→ **Exercise objective**: Only one stretch of the data below is wanted: the lines starting at the one with "neck: (777, 470)" and ending at the one with "right elbow: (195, 1145)", both included, given again exactly.

→ **Records for the exercise**:
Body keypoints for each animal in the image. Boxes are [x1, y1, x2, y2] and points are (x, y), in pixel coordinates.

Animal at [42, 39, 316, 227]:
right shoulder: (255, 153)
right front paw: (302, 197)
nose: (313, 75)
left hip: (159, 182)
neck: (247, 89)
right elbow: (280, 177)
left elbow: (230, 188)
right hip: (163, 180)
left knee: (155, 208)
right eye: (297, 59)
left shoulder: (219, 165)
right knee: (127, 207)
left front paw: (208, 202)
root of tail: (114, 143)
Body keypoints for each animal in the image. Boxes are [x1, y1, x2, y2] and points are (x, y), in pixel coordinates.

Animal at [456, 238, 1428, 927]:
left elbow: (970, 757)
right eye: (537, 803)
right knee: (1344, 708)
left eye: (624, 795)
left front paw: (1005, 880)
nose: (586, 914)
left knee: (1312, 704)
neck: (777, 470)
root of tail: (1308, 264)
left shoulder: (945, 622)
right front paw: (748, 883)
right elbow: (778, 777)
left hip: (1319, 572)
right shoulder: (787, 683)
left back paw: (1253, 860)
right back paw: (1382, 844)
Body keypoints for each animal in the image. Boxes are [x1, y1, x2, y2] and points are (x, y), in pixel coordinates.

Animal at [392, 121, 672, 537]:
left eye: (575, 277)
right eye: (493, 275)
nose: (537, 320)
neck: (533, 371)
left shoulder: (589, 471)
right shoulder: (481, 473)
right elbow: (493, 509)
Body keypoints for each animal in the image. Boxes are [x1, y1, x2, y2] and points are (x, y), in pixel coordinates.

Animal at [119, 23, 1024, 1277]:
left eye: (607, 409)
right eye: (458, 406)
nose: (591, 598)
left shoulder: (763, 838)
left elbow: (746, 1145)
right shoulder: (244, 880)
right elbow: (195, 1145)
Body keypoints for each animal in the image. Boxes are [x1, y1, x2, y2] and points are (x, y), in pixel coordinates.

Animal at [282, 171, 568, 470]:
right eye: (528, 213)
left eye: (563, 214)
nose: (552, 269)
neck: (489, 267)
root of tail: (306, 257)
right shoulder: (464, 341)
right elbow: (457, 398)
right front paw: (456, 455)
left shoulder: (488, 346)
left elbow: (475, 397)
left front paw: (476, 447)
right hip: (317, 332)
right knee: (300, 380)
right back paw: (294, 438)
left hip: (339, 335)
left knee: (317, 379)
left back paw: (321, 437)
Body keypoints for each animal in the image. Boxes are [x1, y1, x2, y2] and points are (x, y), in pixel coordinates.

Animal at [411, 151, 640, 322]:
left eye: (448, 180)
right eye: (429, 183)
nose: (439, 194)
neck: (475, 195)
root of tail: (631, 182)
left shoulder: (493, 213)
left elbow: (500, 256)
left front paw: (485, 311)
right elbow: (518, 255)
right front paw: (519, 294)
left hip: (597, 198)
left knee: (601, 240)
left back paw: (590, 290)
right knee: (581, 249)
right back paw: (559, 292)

→ **Solution to the exercise**:
neck: (777, 470)
root of tail: (1308, 264)
left shoulder: (945, 622)
right front paw: (748, 883)
right elbow: (778, 777)
left hip: (1319, 572)
right shoulder: (787, 683)
left back paw: (1253, 860)
right back paw: (1382, 844)
Body keypoints for each animal in the image. Boxes are [x1, y1, x2, y2] and points are (x, y), in pixel coordinates.

Animal at [392, 121, 672, 537]:
left eye: (575, 277)
right eye: (493, 275)
nose: (537, 320)
neck: (533, 371)
left shoulder: (589, 471)
right shoulder: (481, 473)
right elbow: (493, 509)
Body keypoints for each animal in the image. Boxes are [x1, y1, x2, y2] and points are (x, y), in pixel coordinates.

Animal at [119, 23, 1024, 1277]:
left eye: (607, 409)
right eye: (458, 406)
nose: (591, 598)
left shoulder: (763, 838)
left elbow: (746, 1145)
right shoulder: (244, 880)
right elbow: (195, 1145)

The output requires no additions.